La justice marocaine ordonne une enquête après une vidéo controversée de Nasser Zefzafi
La justice marocaine ordonne une enquête après une vidéo controversée de Nasser Zefzafi
Le Monde.fr avec AFP
Le leader de la contestation du Rif, jugé « pour atteinte à la sécurité intérieure », aurait été filmé en train de se dénuder pour prouver qu’il n’a pas été maltraité en prison.
La justice marocaine a ordonné, mardi 11 juillet, une enquête après la diffusion d’une vidéo qui montrerait le leader de la contestation dans le nord du Maroc dans sa prison et qui fait scandale dans le pays.

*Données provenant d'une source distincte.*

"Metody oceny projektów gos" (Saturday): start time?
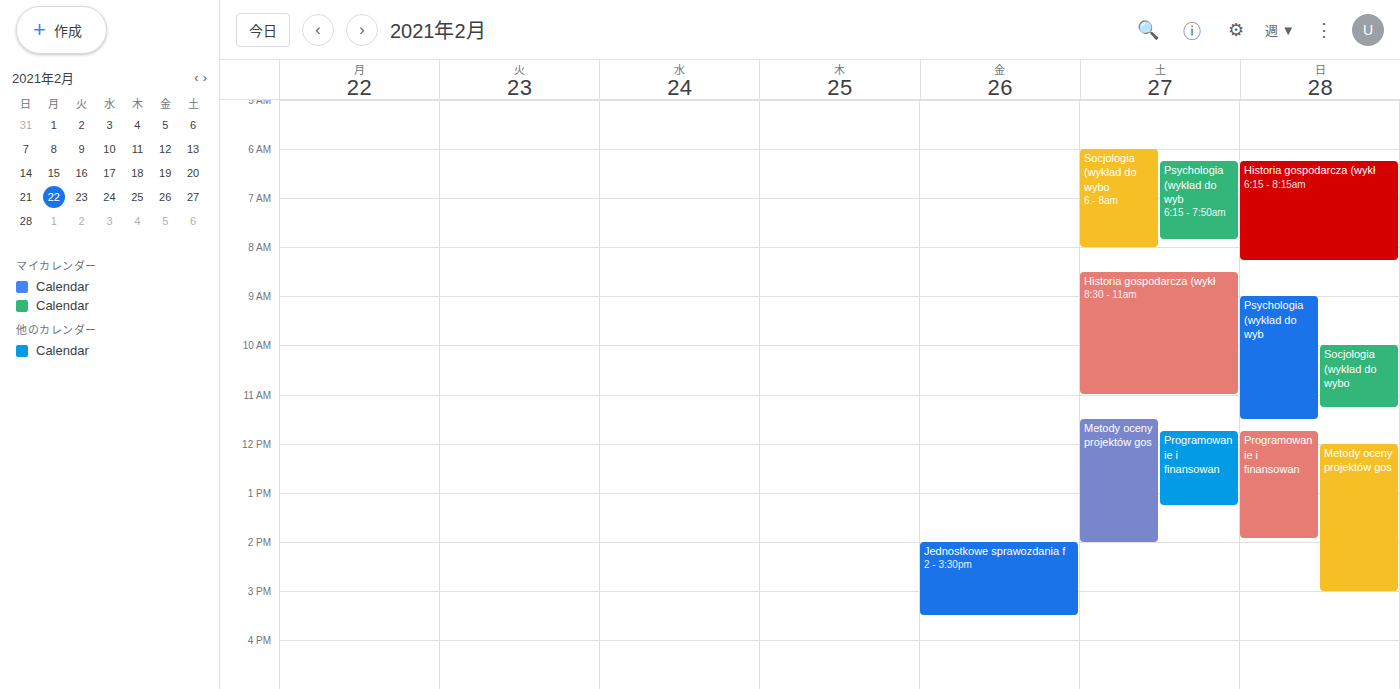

Lundi, après la comparution de Nasser Zefzafi devant un juge d’instructio, une vidéo où il apparaît a été diffusée par un site d’information locale réputé proche des milieux sécuritaires. Dans cette vidéo de deux minutes, non datée, non sourcée et visiblement filmée depuis une cellule, on voit Nasser Zefzafi, calme et silencieux, soulever sa djellaba pour montrer son torse, son dos et ses jambes, comme pour montrer qu’il n’a pas été violenté. Des voix masculines sont audibles en bruit de fond. La vidéo a été retirée depuis.
Le procureur général du roi à Casablanca a « immédiatement ordonné l’ouverture d’une enquête pour élucider les circonstances de son enregistrement et la finalité de sa publication », selon un communiqué diffusé lundi soir.
L’administration pénitentiaire a démenti que cette vidéo a été enregistrée dans la prison de Casablanca où est incarcéré depuis fin mai le chef de la contestation qui agite le nord du pays depuis plusieurs mois. Le prisonnier, qui est notamment accusé d’« atteinte à la sécurité intérieure de l’Etat », « n’a jamais porté la tenue avec laquelle il apparaît dans la vidéo », a ajouté la direction générale des prisons (DGAPR).
« Acte d’humiliation condamnable »
Sur Facebook, le ministre des droits de l’homme a dit avoir « ressenti une énorme douleur en prenant connaissance » de cette vidéo, dénonçant un acte « d’humiliation condamnable portant atteinte à la dignité d’un citoyen sans défense ». Se disant « très en colère », Mustapha Ramid a expliqué avoir « pris l’initiative de contacter son collègue » de l’intérieur, Abdelouafi Laftit, et s’être « mis d’accord avec lui sur la nécessité d’initier des investigations ».
La vidéo, jugée dégradante pour Nasser Zefzafi, a suscité de nombreuses réactions d’indignation. L’Association marocaine des droits de l’homme a condamné une séquence « humiliante » qui constitue une « atteinte à ses droits de prisonnier ».
Le site d’info en français Le Desk voit « deux pistes a priori » pour son origine, la prison ou la police et « s’indigne d’un nouvel épisode du climat délétère que traverse le pays avec son chapelet de barbouzeries continuelles ». Le Desk brocarde également le « site de propagande policière » à l’origine de la diffusion de la vidéo, qui appartient au « triste bataillon d’une presse jaune numérique ».
« Zefzafi filmé en prison : choc, enquête et interrogations », titrait pour sa part le site Médias24. « A chaque fois qu’il y a un apaisement, une nouvelle étincelle vient mettre le feu aux poudres », s’interroge Médias24, qui rappelle que d’autres fuites concernant les événements d’Al-Hoceima, la ville du Rif à la tête de la contestation, « restent non élucidées ».
L’administration pénitentiaire a annoncé mardi un « mouvement de mutation et nomination » à la tête de plusieurs de ses prisons, dont celle de Casablanca, où est enfermé Nasser Zefzafi. Cette décision, « prise depuis longtemps », « n’a rien à voir » avec la polémique en cours, selon une source au sein de cette administration citée par la presse locale.